Читаем Секретов не будет полностью

Гадание продолжалось минут тридцать. Наконец из-за двери послышался голос Марии Федоровны:

— Входите, мальчики, теперь можно.

Ее глаза светились радостью. Всезнающая книга старика поведала, что Виктор жив и находится в Бразилии, его не пускали домой.

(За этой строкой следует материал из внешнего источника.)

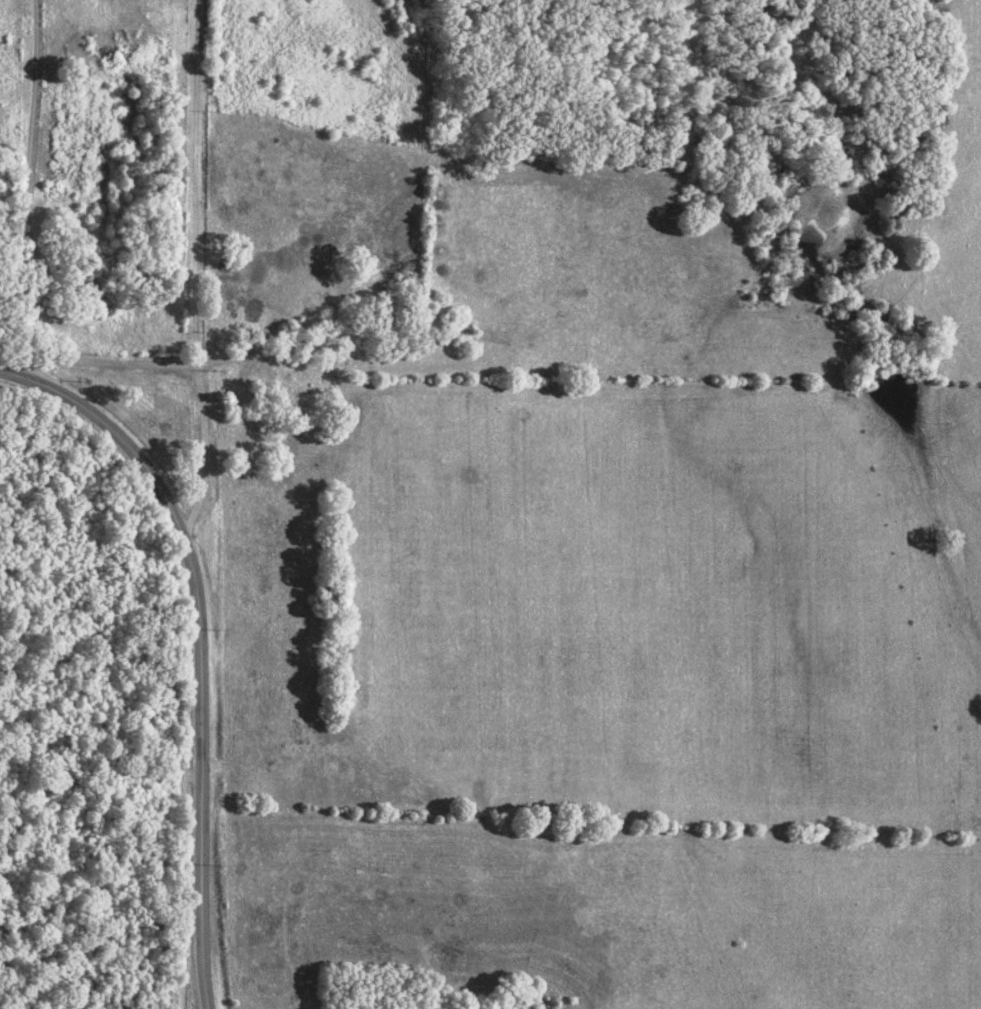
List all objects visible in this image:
road: (25, 191)
road: (194, 269)
road: (117, 359)
road: (199, 642)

— Но теперь он может проехать через перуанскую территорию, — сказал старик, опираясь уже не столько на святую книгу, сколько на газетные сообщения. — Ведь с Перу у нас теперь добрые отношения.

Мы проводили слепого гадателя до самого его дома на такси. Прощаясь, я протянул ему десять рублей.

Он пощупал бумажку самыми кончиками пальцев.

— Деньги! — оскорбился старик. — Уберите сейчас же! Я гадаю бесплатно. У меня пенсия.

На обратном пути мы еще раз навестили Марию Федоровну.

— Витюша жив! — все повторяла она.

Мария Федоровна была счастлива.

Через три дня мы провожали ее в последний путь. В похоронном автобусе вокруг гроба сидело четверо: мы с Владиком, дворничиха тетя Тамара и женщина-врач из дворового совета пенсионеров.

— Спасибо тому доброму старику Макару Ивановичу, — сказала пенсионерка, нарушая молчание. — Маруся умерла с надеждой…

Возле Химкинского речного вокзала с машиной что-то случилось, и шофер, парнишка лет двадцати, вышел из кабины и полез в мотор. На нем было отлично сшитое ратиновое пальто с воротником из морского котика, шапка-пирожок из того же меха, безукоризненно отутюженные брюки. Мы тоже спрыгнули на асфальт, чтобы поразмять застывшие ноги, и я поинтересовался у водителя:

— Вы на каждые похороны так тщательно одеваетесь?

— Ну что вы! — улыбнулся парень. — Сегодня особая статья: тороплюсь на свадьбу, женится дружок-сменщик, и я приглашен со своей девушкой в кафе «Лада»…

— Так устроена жизнь, — шепнул мне Владик. — От великого до смешного, от горя до радости…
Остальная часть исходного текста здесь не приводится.